Que ce soit Medeski à l’orgue Hammond B3, Marc Ribot aux guitares (c’était l’invité officiel) ou JT Lewis à la batterie, tout le monde a paru branché dans le 220 de l’incandescence. Salle comble et salle comblée.

« Marc Ribot peut faire n’importe quoi, et tu sauras toujours que c’est Marc Ribot », disait Medeski en entretien au Devoir. Difficile de le contredire. Et comment donc ? Question de son, d’abord : sa manière de frotter les cordes, cette âpreté dans l’attaque, les éclats vifs que ça provoque. Ribot a probablement le jeu de guitare le plus reconnaissable au monde — le plus roots. Pas une note sans texture, pas un accord sans relief, pas un solo qui ne décolle haut.

La posture du guitariste sur scène fournit un autre indice sur son identité. Car vendredi comme toujours, on a eu droit à un Ribot assis sur une chaise, recroquevillé sur sa guitare dans un semblant de communion entre l’instrument et l’instrumentiste. Ceci pour dire que, d’une certaine façon, Ribot joue autant avec le corps qu’avec les mains.

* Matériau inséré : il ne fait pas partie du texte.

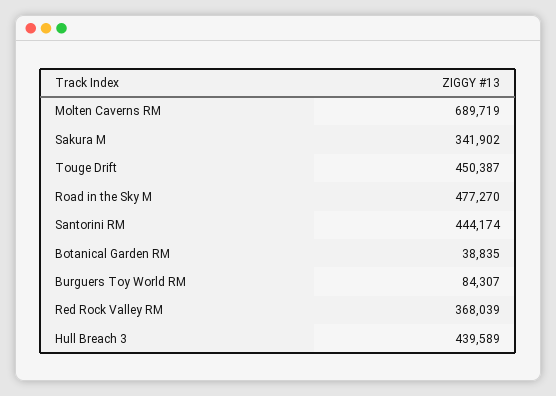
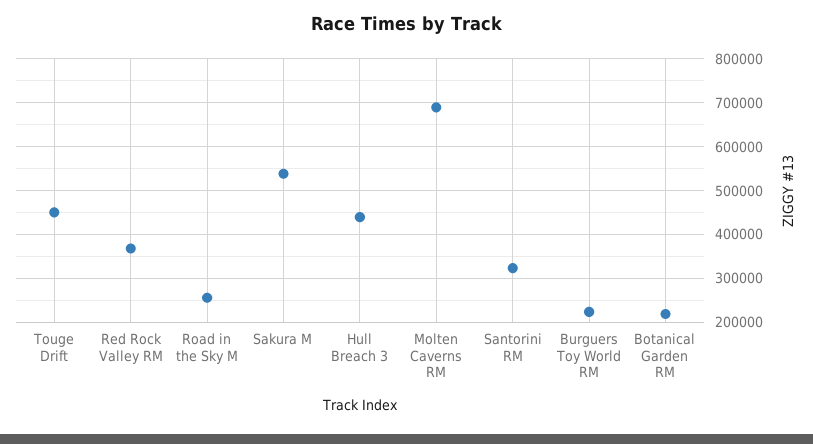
  {
    "Molten Caverns RM": 689719,
-   "Sakura M": 341902,
+   "Sakura M": 540000,
    "Touge Drift": 450387,
-   "Road in the Sky M": 477270,
+   "Road in the Sky M": 260000,
-   "Santorini RM": 444174,
+   "Santorini RM": 320000,
-   "Botanical Garden RM": 38835,
+   "Botanical Garden RM": 220000,
-   "Burguers Toy World RM": 84307,
+   "Burguers Toy World RM": 220000,
    "Red Rock Valley RM": 368039,
    "Hull Breach 3": 439589
  }

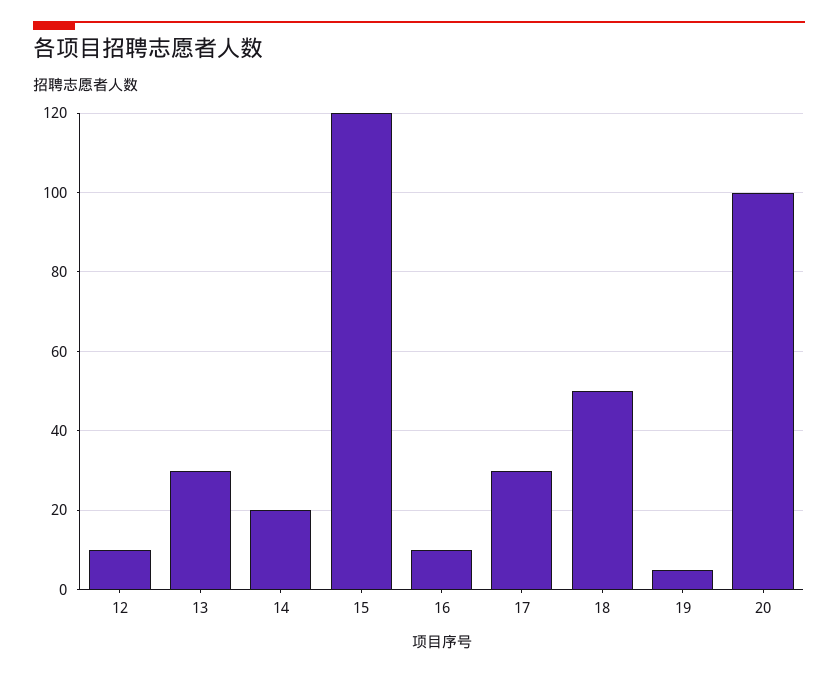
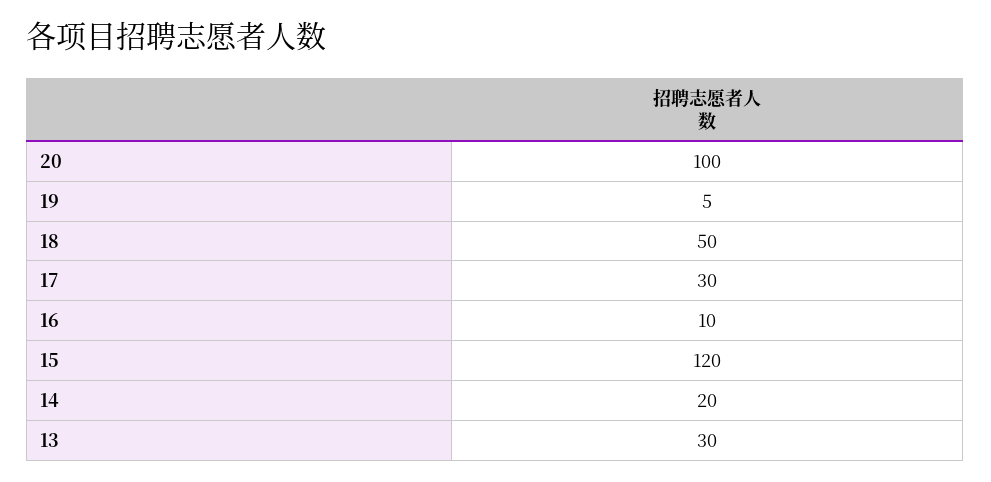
  {
-   "12": 10,
    "13": 30,
    "14": 20,
    "15": 120,
    "16": 10,
    "17": 30,
    "18": 50,
    "19": 5,
    "20": 100
  }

Devant lui, Medeski n’en faisait pas moins au B3 — impérial, le mec. Même sans Martin et Wood, ses acolytes de trio depuis un quart de siècle, Medeski semble avoir le groove collé aux doigts.

Le répertoire ? De tout trempé dans la sauce de ce gros jam à l’énergie rock. Blues de chez blues en entrée de jeu, portés par des solos développés. Version hyperfunky de Sookie Sookie (popularisée par Steppenwolf à la fin des années 1960 — l’original est de Dave Covay) ensuite. Puis une reprise de Strollin, de Horace Silver, avec une bonne dose de liberté dans le propos. Etc., etc. Que du gros, du bon, du plaisir.

Laveaux

À quelques centaines de mètres de là, Mélissa Laveaux — Montréalaise d’origine haïtienne maintenant établie à Paris — présentait son superbe projet Radyo Siwèl, collection de chansons créoles écrites pour la plupart durant l’occupation américaine d’Haïti (et mises à la sauce Laveaux).

Photo: Marie-France Coallier Le Devoir Armée de sa guitare et de sa voix enjôleuse, la Montréalaise d’origine haïtienne Mélissa Laveaux a envoûté les spectateurs de la Cinquième Salle de la Place des Arts vendredi soir.

On parle ici des années 1915 à 1934, et de chansons qui tournent beaucoup autour du vaudou. Merci à Laveaux d’avoir fourni les explications historiques et contextuelles, souvent avec humour, sans négliger d’aborder la controverse SLĀV au passage. Son disque est certes une belle valeur musicale, mais il en a aussi une éducative. C’est précieux, et plutôt rare.

En trio — elle à la guitare électrique, avec une bassiste et un batteur à ses côtés —, Laveaux réussit à recréer efficacement l’énergie pop de l’album lancé plus tôt cette année. Elle se révèle d’ailleurs une guitariste au style intéressant : pas de vernis dans le son, un picking riche et une singularité dans l’expression.